Esse artigo faz parte de uma série de três tratando de temas de direito francês de interesse para a comunidade brasileira na França. O primeiro tratou da utilização de documentos falsos sob o prisma penal. Este trata da possibilidade de regularização administrativa, ou seja, de obtenção de uma carta de residência (“titre de séjour”) por pessoas vivendo na França de forma clandestina. O próximo será sobre os direitos trabalhistas do funcionário sem título de trabalho.
A “Admissão Excepcional à Residência”
Este artigo tratará somente da Admissão Excepcional à Residência (Admission Exceptionnelle au Séjour ou “AES”). É a hipótese mais frequente de pedido de regularização, mas não é a única. Por exemplo, os brasileiros que se casam com franceses ou com cidadãos de países membros da União Europeia tem uma facilidade maior para regularizar a sua situação na França.
Em princípio, uma carta de residente só pode ser concedida a um estrangeiro que entra na França com um visto de “longa estadia” (artigo L. 313-2 do Código de Entrada e Residência de Estrangeiros e do Direito de Asilo – “CESEDA”, para a sigla em francês). Ou seja, a entrada sem visto de brasileiros como turistas não permite o pedido de uma carta de residência, uma vez no território francês.
No entanto, o artigo L. 313-14 do CESEDA prevê que uma carta de residência temporária “assalariado” ou “vida privada e familiar” pode ser concedida, a não ser que a sua presença represente um perigo para a ordem pública, ao estrangeiro cuja admissão responda a critérios humanitários, ou se justifique por motivos excepcionais. Neste caso particular, a obrigação de entrada com visto de longa estadia não se aplica.
Admissão Excepcional à Residência é a única possibilidade de regularização para centenas de milhares de imigrantes clandestinos na França. O Governo da França estima que por volta de 300 mil pessoas vivem ilegalmente na França, mas é provável que o número seja bem maior. As cartas de residência concedidas sob o fundamento da Admissão Excepcional à Residência oscilam entre 10 mil e 40 mil por ano. Logo, a Admissão Excepcional à Residência permanece... excepcional.
Os “motivos excepcionais”
Os critérios para aplicação do artigo L. 313-14 do CESEDA não são estabelecidos pela lei. A única indicação é de uma circular ministerial de 2012, dita circular Valls, que propõe alguns parâmetros para a Admissão Excepcional à Residência.
Um critério é comum à carta “vida privada e familiar” e a carta “assalariado”: uma estadia relativamente longa de cinco anos. Por exceção, se o dossiê é bastante completo, pode-se aceitar uma duração menor, de três anos. Esta estadia deve poder ser comprovada através de documentos administrativos, principalmente relativos aos impostos.

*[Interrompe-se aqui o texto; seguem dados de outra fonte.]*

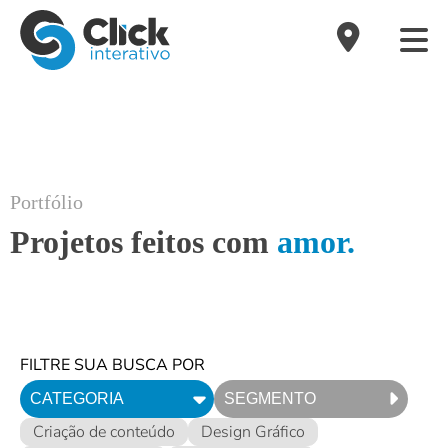
Portfólio
Projetos feitos com
amor.
FILTRE SUA BUSCA POR
CATEGORIA
SEGMENTO
Criação de conteúdo
Design Gráfico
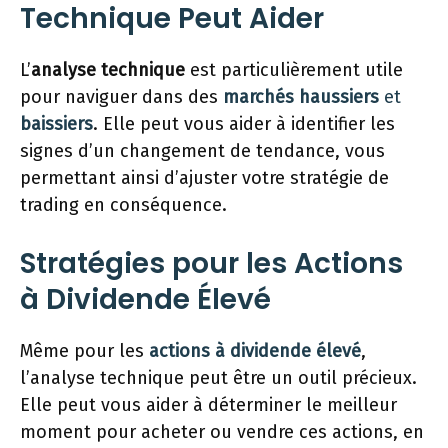
Technique Peut Aider
L’
analyse technique
est particulièrement utile
pour naviguer dans des
marchés haussiers
et
baissiers
. Elle peut vous aider à identifier les
signes d’un changement de tendance, vous
permettant ainsi d’ajuster votre stratégie de
trading en conséquence.
Stratégies pour les Actions
à Dividende Élevé
Même pour les
actions à dividende élevé
,
l’analyse technique peut être un outil précieux.
Elle peut vous aider à déterminer le meilleur
moment pour acheter ou vendre ces actions, en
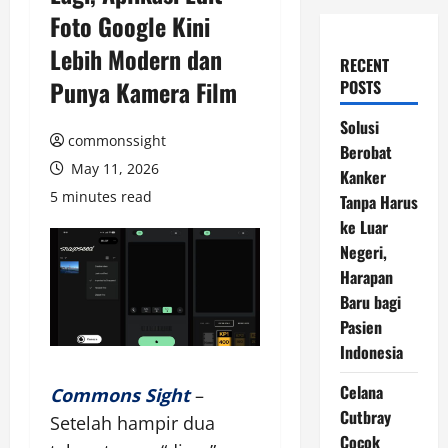
Foto Google Kini
Lebih Modern dan
RECENT
Punya Kamera Film
POSTS
Solusi
commonssight
Berobat
May 11, 2026
Kanker
5 minutes read
Tanpa Harus
ke Luar
Negeri,
Harapan
Baru bagi
Pasien
Indonesia
Celana
Commons Sight
–
Cutbray
Setelah hampir dua
Cocok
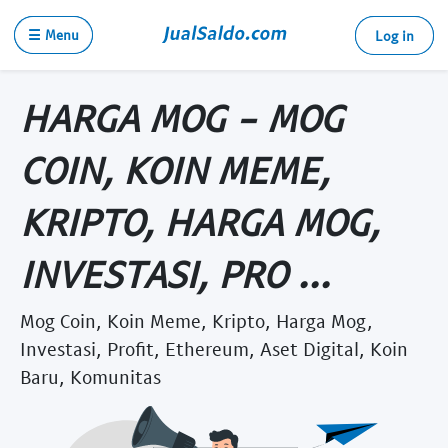
☰ Menu
Log in
HARGA MOG - MOG
COIN, KOIN MEME,
KRIPTO, HARGA MOG,
INVESTASI, PRO ...
Mog Coin, Koin Meme, Kripto, Harga Mog,
Investasi, Profit, Ethereum, Aset Digital, Koin
Baru, Komunitas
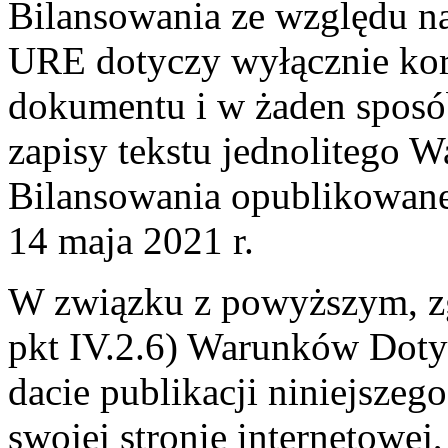
Bilansowania ze względu n
URE dotyczy wyłącznie kore
dokumentu i w żaden sposó
zapisy tekstu jednolitego
Bilansowania opublikowane
14 maja 2021 r.
W związku z powyższym, z
pkt IV.2.6) Warunków Dot
dacie publikacji niniejsze
swojej stronie internetowej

Além disto, para a “vida privada e familiar” a pessoa deve estar casada e vivendo com um estrangeiro, que ele mesmo está legalmente na França. Outra hipótese é ter crianças na França, já escolarizadas há mais de três anos.
Para a carta “assalariado” é necessária a produção de folhas de salário (“fiches de paie”), pelo menos 8 nos últimos 24 meses, ou 30 nos últimos cinco anos. Ademais, é preciso apresentar um contrato de trabalho ou uma promessa de contratação, acompanhados de um formulário de pedido de regularização assinado pelo empregador.
Como indicado anteriormente, estes critérios são indicativos. A promessa do empregador não é sempre obrigatória, se a pessoa pode provar um tempo longo de residência na França. Do outro lado, um tempo mais curto será suficiente com o apoio do empregador. Tudo é decidido no “cas par cas”. A prefeitura guarda a sua margem de apreciação e ninguém pode nunca estar certo do resultado do pedido.
A assistência de um advogado não é obrigatória, mas é preciosa para analisar e montar o dossiê, obter uma hora marcada, acompanhar a pessoa à prefeitura, etc. O apoio do empregador é muitas vezes decisivo. Além disso, o processo toma tempo, e é necessário se armar de muita paciência.
De nada serve fazer o pedido se os critérios não estão reunidos. Mesmo que estejam reunidos, de nada serve se não há documentos suficientes para demonstrá-lo. No entanto, respeitando-se as condições, a Admissão Excepcional à Residência pode ser a chance de inserção real e duradoura na sociedade francesa e milhares de estrangeiros a obtém todos os anos.